青みがかった深い紫の滑らかな石は日光に照らされてまるで宝石のように輝いている。
指でつまみ上げた魔石をじっと見つめている。
すると突然魔石を持つオリエの指先が白く光り出し、魔石を包んでいった。
数秒経つと光が収まり、魔石の色がより鮮やかな薄紫色に変わっていた。
魔石を再びセットしてランプのつまみを捻ると、魔石ランプの中心は蝋燭とは比べ物にならないほどの強い光を放った。
「何をしたんですか?」
「魔石に魔力を充填したんだ。これを使え」
「ありがとうございます。魔力充填ってそんなふうにやるんですね。初めて見ました」
「私は専門じゃないがな。さあ、手早く済ませよう」
オリエは暗い資料室の奥へと入っていく。
「あの、オリエさん。これ使わなくていいんですか?」
手渡された魔石ランプを掲げて後ろから呼びかける。
「いや、いい。私にはこれがある」
右の手のひらを上にして念じるとそこに炎が生じ、球状に燃え上がった。
回転する火球は浮遊してオリエの頭上まで来ると、彼の移動に合わせて追従するようになった。

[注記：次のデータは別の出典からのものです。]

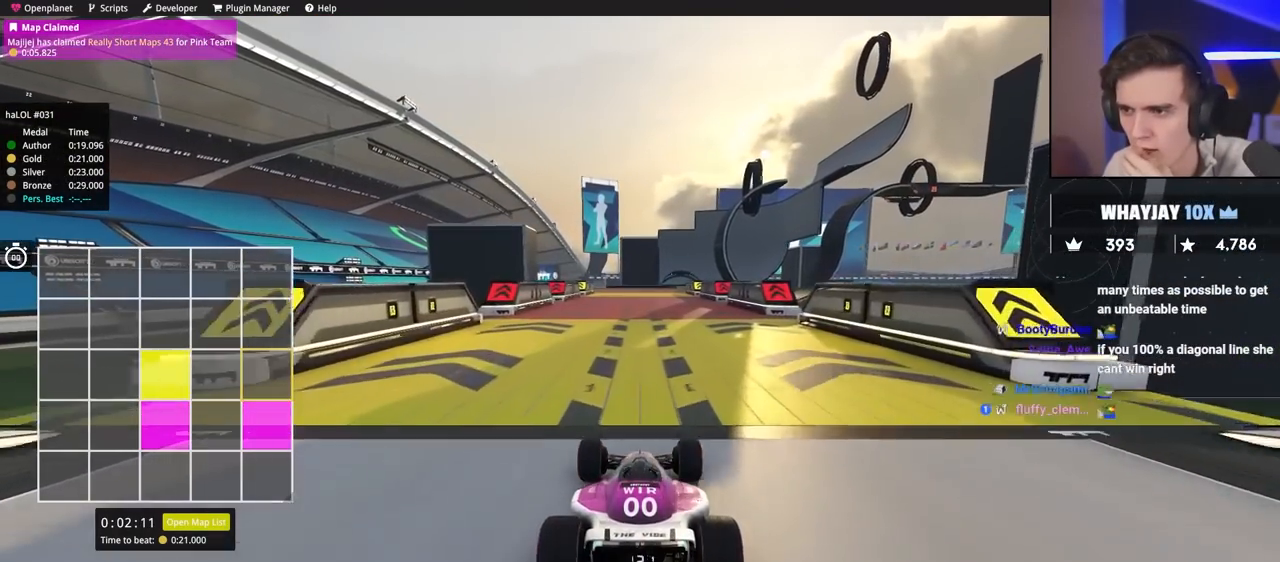
{"keys": ["up"], "events": []}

そうしてオリエは資料室に立ち並ぶ棚の奥側へと明かりを頼りにずんずんと進んでいったのであった。
オリエは炎の魔法使いである。
魔法使いとは自分と周囲の魔力を自分の意志でコントロールすることができる者のことだ。
種族を問わず約千人に一人の割合でその才能を持って生まれてくる。
訓練次第でより大きな魔力エネルギーを扱えるようになり、広範囲に強烈な破壊効果をもたらすことができる。
そのため国軍の魔導兵団では世界初の魔法部隊が設立され戦争に投入されている。
軍に入っていない魔法使いの場合は、主に魔石充填士として国家資格を取得して活動しているのだ。

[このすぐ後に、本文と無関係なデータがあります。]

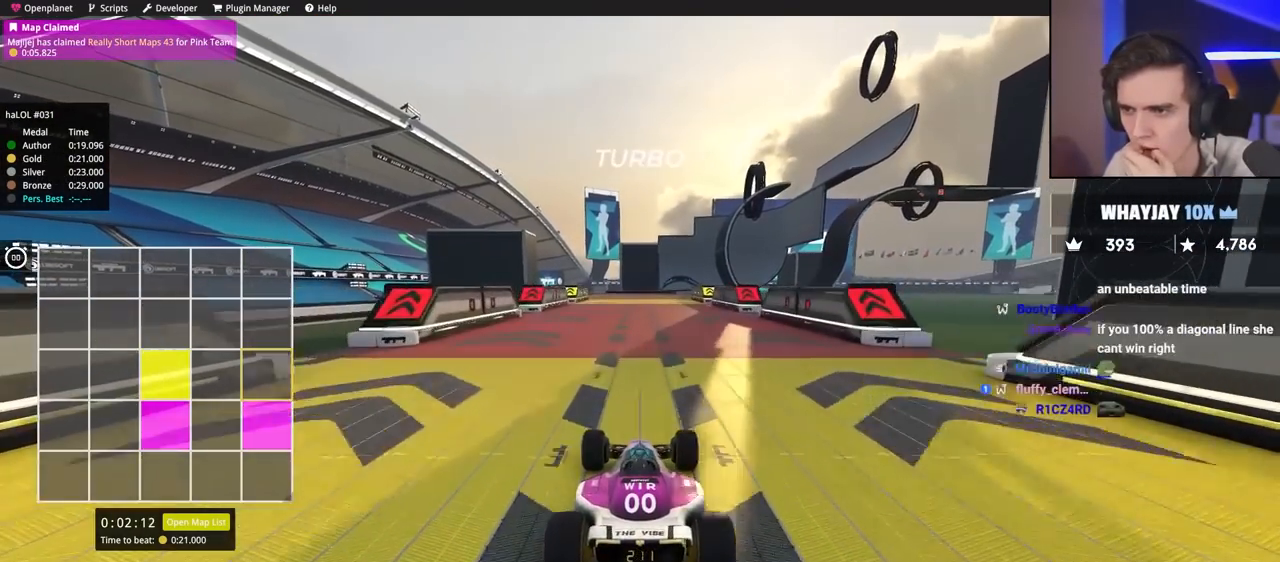
{"keys": ["up"], "events": []}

自然界の余剰エネルギーである魔力はこの星のあらゆる自然現象のなかで発生する。
水ならば流れたときに、風ならば吹き抜けるときに、植物ならば生長するときに。
そして人間やあらゆる動物の体にも魔力は存在する。
このエネルギーを安定させるためには自然現象に則った形に変化させるのが望ましい。
魔法使い自身の相性にもよるが、オリエは炎を選択したようだった。
彼がどのような経緯で大公家の幹部になったのかをモリーは知らない。
東の敵国アドリオスをはさんでコスモニアの北東にある国、スタリアから来たらしい。
歴史上魔法使いは単独で強大な力を持つに至ることから危険視され、世界中で排斥を受けて差別の対象となってきた。
それはスタリアにおいても同様のことであった。
彼にどんな過去があってどのように生きてきたかなんて、わざわざ聞くことでもない。
大公ルメスは転送の力で世界中から人材をスカウトしてきた。
様々な異なる人生を歩んできた者たちがそれぞれの理由でコスモニアへとやってきたのだ。
ルメスと関わる人々は、多かれ少なかれ彼とつながりを持つに至る事情を抱えている。
それはモリーもオリエにも同じことだった。